Provided passage Start Marker
# Tesco points



## greygit (Apr 15, 2007)

Hi
Does anyone know if you can use Tesco points on a return journey via the Chunnel i.e. Calais to Folkestone?


----------



## 113016 (Jun 5, 2008)

greygit said:


> Hi
> Does anyone know if you can use Tesco points on a return journey via the Chunnel i.e. Calais to Folkestone?


https://secure.tesco.com/clubcard/boost/eurotunnel-le-shuttle/UK-003223.prd
I seem to remember and it looks correct, that all journeys must start from Folkestone.


----------



## oxford-wanderer (May 20, 2008)

You can use Tesco tokens for a return trip, but it must be booked at the same time as an outward crossing.


Paul


----------



## greygit (Apr 15, 2007)

Thanks guys, we thought that was the case (bu**er) we were going to leave in early November this year but we don't think the points show in out account until late November..........looks like we won't be leaving quite so early. :frown2:


----------



## 113016 (Jun 5, 2008)

greygit said:


> Thanks guys, we thought that was the case (bu**er) we were going to leave in early November this year but we don't think the points show in out account until late November..........looks like we won't be leaving quite so early. :frown2:


The two week thing caught us out a couple of years ago, so I just paid and used the vouchers for the next trip!
Provided passage End Marker
Collected material Start Marker
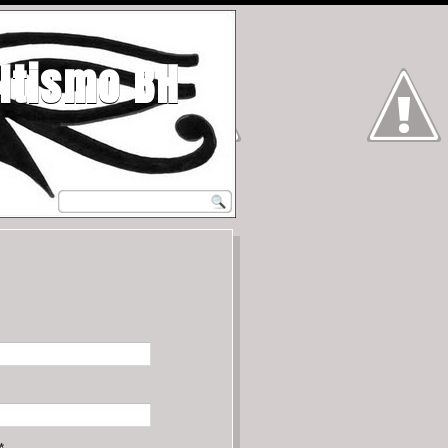
ltismo BH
Collected material End Marker
-- What the exercise asks --
Set down the entire Tesco points forum thread from above again, word for word.

-- Written response --
# Tesco points



## greygit (Apr 15, 2007)

Hi
Does anyone know if you can use Tesco points on a return journey via the Chunnel i.e. Calais to Folkestone?


----------



## 113016 (Jun 5, 2008)

greygit said:


> Hi
> Does anyone know if you can use Tesco points on a return journey via the Chunnel i.e. Calais to Folkestone?


https://secure.tesco.com/clubcard/boost/eurotunnel-le-shuttle/UK-003223.prd
I seem to remember and it looks correct, that all journeys must start from Folkestone.


----------



## oxford-wanderer (May 20, 2008)

You can use Tesco tokens for a return trip, but it must be booked at the same time as an outward crossing.


Paul


----------



## greygit (Apr 15, 2007)

Thanks guys, we thought that was the case (bu**er) we were going to leave in early November this year but we don't think the points show in out account until late November..........looks like we won't be leaving quite so early. :frown2:


----------



## 113016 (Jun 5, 2008)

greygit said:


> Thanks guys, we thought that was the case (bu**er) we were going to leave in early November this year but we don't think the points show in out account until late November..........looks like we won't be leaving quite so early. :frown2:


The two week thing caught us out a couple of years ago, so I just paid and used the vouchers for the next trip!